Fabián Andrade, municipal attorney general for the city of Quito: Based on the 2008 Constitution, Ecuador's Constitutional Court ruled that resources derived from the various airport services in the city of Quito were taxes (fees) and therefore are a public resource belonging to Quito. Similarly, the comptroller general made several comments on legal, technical and economic issues relating to the construction of the new Quito International Airport. With this background, the city, the Metropolitan Airport Services Company, Quiport, developers, investors and representatives of the main lenders began negotiations with the objective of continuing the project, correcting earlier shortcomings. Agreements on economic aspects were implemented in February 2010, recognizing that the city would have the right to receive part of the economic benefits of the project in proportion to its contributions, that is, 26 percent of such benefits (approximately $900 million during the grant period.) As of that date, involved parties began the work of implementing the agreements, adjusting them to the existing legislation and correcting imperfections of previous contracts. The formal process ended Feb. 4, 2011. The new airport will improve Quito's competitiveness in the region and will create a significant number of jobs, both directly and indirectly. It also is helping to generate a development center that integrates a duty-free zone, an area of special arrangement for productive initiatives, improvement of the road network and new public and private investments, which include hotel infrastructure as well as industrial and commercial logistics.

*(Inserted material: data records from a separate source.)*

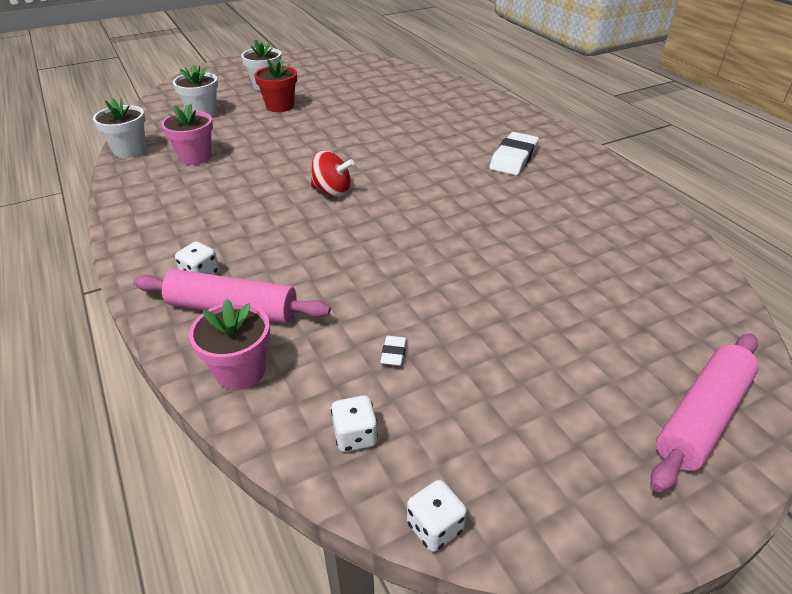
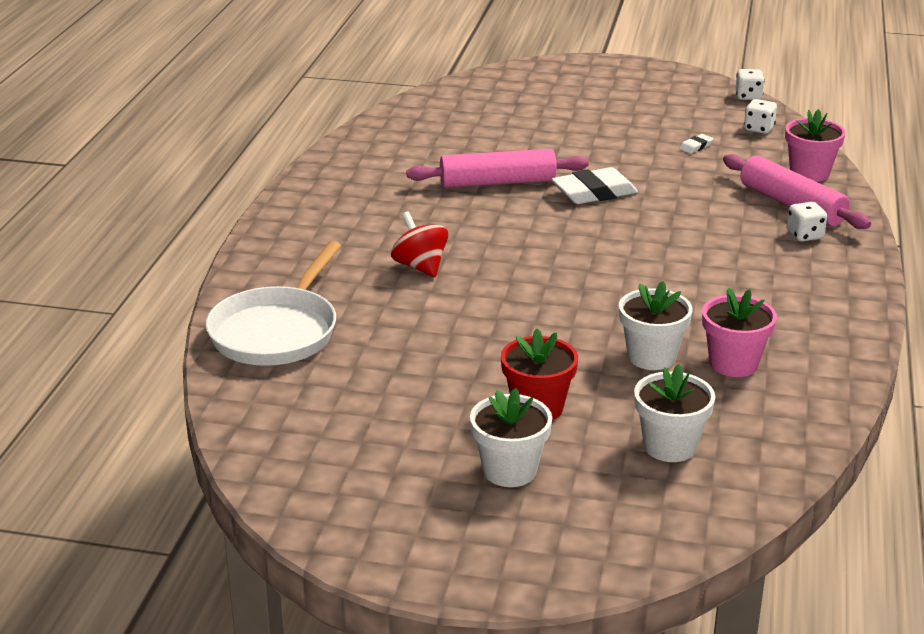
camera: 140 degrees left, 10 degrees down
white flower pot [93,98,146,158] -> white flower pot moved to [619,281,693,370]
red spinning top [311,151,354,197] -> red spinning top moved to [391,211,448,277]
white eraser [489,132,539,176] -> white eraser moved to [551,167,638,204]
pink rolling pin [651,334,759,492] -> pink rolling pin moved to [406,149,589,188]
none -> white pan [205,241,341,366]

Alberto M. Ramos, managing director and co-head of Latin America economics at Goldman Sachs in New York: Ecuador faces significant challenges going forward given the heterodox nature of the policies in place, relatively investment unfriendly policy mix and uncertain regulatory framework. The end-2008 politically motivated selective default on external debt based on the findings of a government appointed audit commission that argued the debt was 'illegal and illegitimate' impacted market sentiment, closed government access to international capital markets and added a significant risk premium on Ecuadorean assets. This significantly limited the fiscal financing options. Advances over the independence of the central bank and the use of part of the central bank reserves to expand domestic credit are also a concern, particularly in the context of a dollarized economy. Ecuador's recent economic performance has been clearly subpar and the economy is not integrated into global financial markets. Within the hemisphere, Ecuador faces strong competition from larger regional economies that offer attractive business opportunities, easier access and a conventional disciplined policy mix where the rules of the game are perceived as more stable than what has been the recent experience in Ecuador.